__QUESTIONS TO ANSWER__.
a. In the passage below on dogs' sense of time, quote the part that opens with the words containing "Until we have" and closes with "not [source: Roberts].".
b. Write what comes next in the passage below on dogs' sense of time, picking up after its last sentence.

It might seem like your dog has an even better sense of time than you do. He always knows exactly when it's time to eat or when you should take him out for a walk. But is this just instinct, or does he have any concept of the passing of time? Does he remember the siblings born in his litter or yesterday's stroll at the park?
Until we have Dr. Doolittle to translate, we can't ask dogs about their earliest memories. However, animal cognition researchers like William Roberts have performed experiments that give us an idea of how animal memories work. Roberts found that animals live in the present, and that basically, they're stuck in time. While humans have the capability of "mental time travel," thinking forward and backward in time, dogs do not [source: Roberts].

__DATA EXCERPT__.

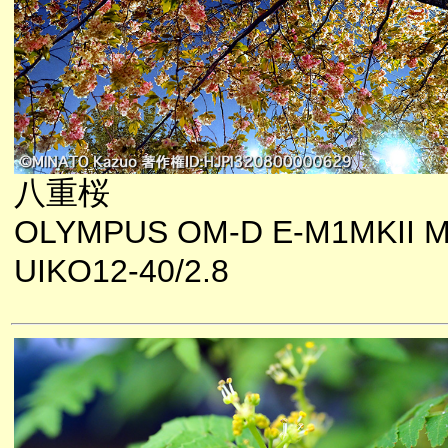
八重桜
OLYMPUS OM-D E-M1MKII M
UIKO12-40/2.8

__RESPONSE LIST__.
a.
Until we have Dr. Doolittle to translate, we can't ask dogs about their earliest memories. However, animal cognition researchers like William Roberts have performed experiments that give us an idea of how animal memories work. Roberts found that animals live in the present, and that basically, they're stuck in time. While humans have the capability of "mental time travel," thinking forward and backward in time, dogs do not [source: Roberts].

b.
Studies show that dogs, rodents and birds can all learn new behaviors but won't remember studying them, much like humans begin to walk as talk as babies but don't remember how they learned to do so. Animals are not capable of remembering past events. For example, say you and your dog ventured out to the beach on a sun-drenched day and you taught her to fetch. The next day, researchers say, your dog would know how to fetch, but those golden memories would all be in your head -- not hers [source: Roberts].
While dogs may not have memory or understand time in the sense that humans do, they do react to circadian oscillators, or daily fluctuations in their biological state. These supply them with the instincts to know when their trusted owner should be opening that next can of food or picking up the leash.